▶ _REQUIRED WORK_:
The reply must repeat the listing below exactly and carry none of its pictures.

▶ _PROVIDED DATA_:
◇ ◇ ◇ ◇ ◇

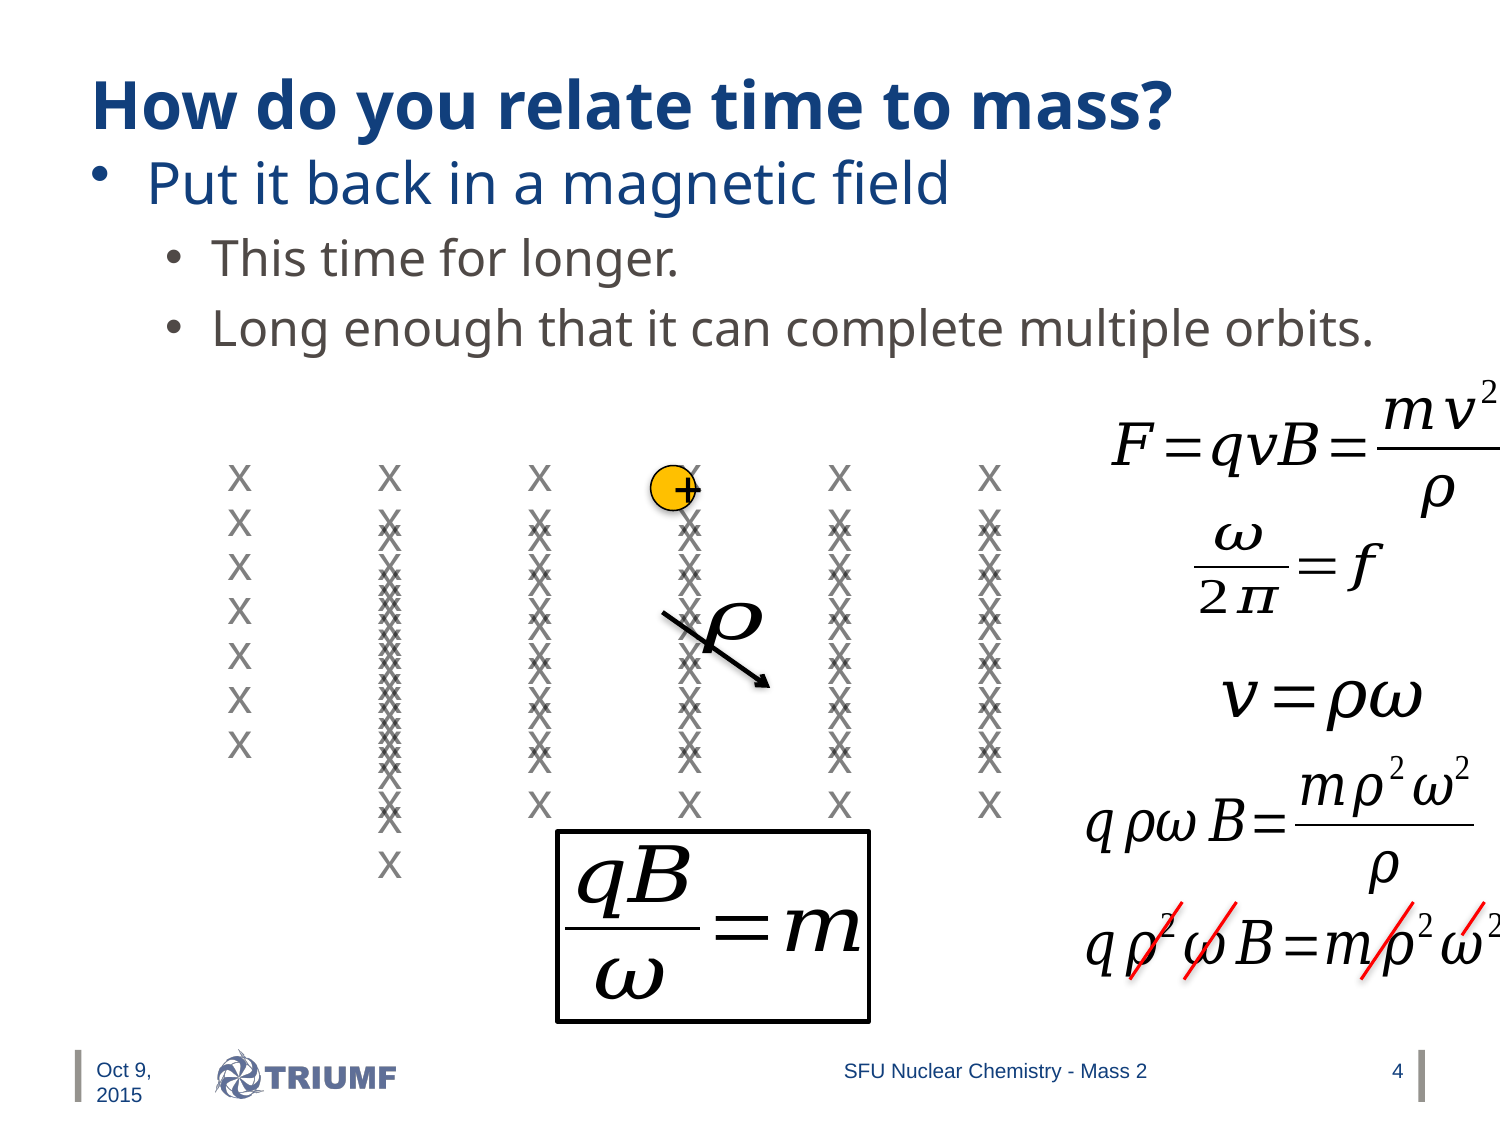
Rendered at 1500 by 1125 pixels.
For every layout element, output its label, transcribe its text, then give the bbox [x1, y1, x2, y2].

slide_number 4 [1182, 1049, 1419, 1125]
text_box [1183, 901, 1485, 980]
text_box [662, 580, 771, 689]
footer SFU Nuclear Chemistry - Mass 2 [394, 1049, 1163, 1125]
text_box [1129, 901, 1182, 980]
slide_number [81, 1048, 213, 1125]
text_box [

◇ ◇ ◇ ◇ ◇

▶ _RESPONSE AREA_:
Rendered at 1500 by 1125 pixels.
For every layout element, output its label, transcribe its text, then give the bbox [x1, y1, x2, y2].

slide_number 4 [1182, 1049, 1419, 1125]
text_box [1183, 901, 1485, 980]
text_box [662, 580, 771, 689]
footer SFU Nuclear Chemistry - Mass 2 [394, 1049, 1163, 1125]
text_box [1129, 901, 1182, 980]
slide_number [81, 1048, 213, 1125]
text_box [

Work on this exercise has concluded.